### Exercise requirements
Every line below that contains the word "inches" must be copied.

### Working data

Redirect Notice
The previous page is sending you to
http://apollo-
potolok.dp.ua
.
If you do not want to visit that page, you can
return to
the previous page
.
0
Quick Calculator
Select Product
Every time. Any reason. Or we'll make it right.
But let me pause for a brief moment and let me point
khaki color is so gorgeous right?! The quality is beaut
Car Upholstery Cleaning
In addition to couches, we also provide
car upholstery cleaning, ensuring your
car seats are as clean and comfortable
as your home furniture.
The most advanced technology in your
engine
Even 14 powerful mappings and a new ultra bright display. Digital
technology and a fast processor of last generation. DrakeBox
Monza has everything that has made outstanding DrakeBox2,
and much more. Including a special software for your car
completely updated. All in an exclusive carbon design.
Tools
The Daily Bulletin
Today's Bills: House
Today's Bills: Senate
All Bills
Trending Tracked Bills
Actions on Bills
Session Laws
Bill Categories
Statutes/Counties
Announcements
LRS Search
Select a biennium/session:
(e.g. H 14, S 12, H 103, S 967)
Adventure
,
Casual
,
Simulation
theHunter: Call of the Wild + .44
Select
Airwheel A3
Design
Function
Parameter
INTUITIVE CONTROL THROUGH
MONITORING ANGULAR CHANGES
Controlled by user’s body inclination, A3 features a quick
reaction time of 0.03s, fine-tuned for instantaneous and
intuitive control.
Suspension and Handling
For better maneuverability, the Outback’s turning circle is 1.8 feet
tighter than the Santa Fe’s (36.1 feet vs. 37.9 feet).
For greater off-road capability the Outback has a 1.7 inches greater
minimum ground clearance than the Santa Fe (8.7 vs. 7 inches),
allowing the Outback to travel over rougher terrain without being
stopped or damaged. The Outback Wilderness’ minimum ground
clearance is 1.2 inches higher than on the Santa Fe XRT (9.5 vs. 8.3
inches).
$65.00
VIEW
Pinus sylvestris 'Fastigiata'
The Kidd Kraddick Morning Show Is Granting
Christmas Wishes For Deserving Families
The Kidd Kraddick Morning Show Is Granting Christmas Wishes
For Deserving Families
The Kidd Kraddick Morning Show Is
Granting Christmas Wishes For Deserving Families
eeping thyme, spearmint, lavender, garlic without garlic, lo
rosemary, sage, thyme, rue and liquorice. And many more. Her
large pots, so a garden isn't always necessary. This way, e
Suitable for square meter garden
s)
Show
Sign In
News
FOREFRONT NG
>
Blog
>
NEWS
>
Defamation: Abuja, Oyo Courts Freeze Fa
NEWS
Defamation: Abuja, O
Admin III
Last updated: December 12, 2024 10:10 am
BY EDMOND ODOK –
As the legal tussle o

### Response
For greater off-road capability the Outback has a 1.7 inches greater
minimum ground clearance than the Santa Fe (8.7 vs. 7 inches),
clearance is 1.2 inches higher than on the Santa Fe XRT (9.5 vs. 8.3
inches).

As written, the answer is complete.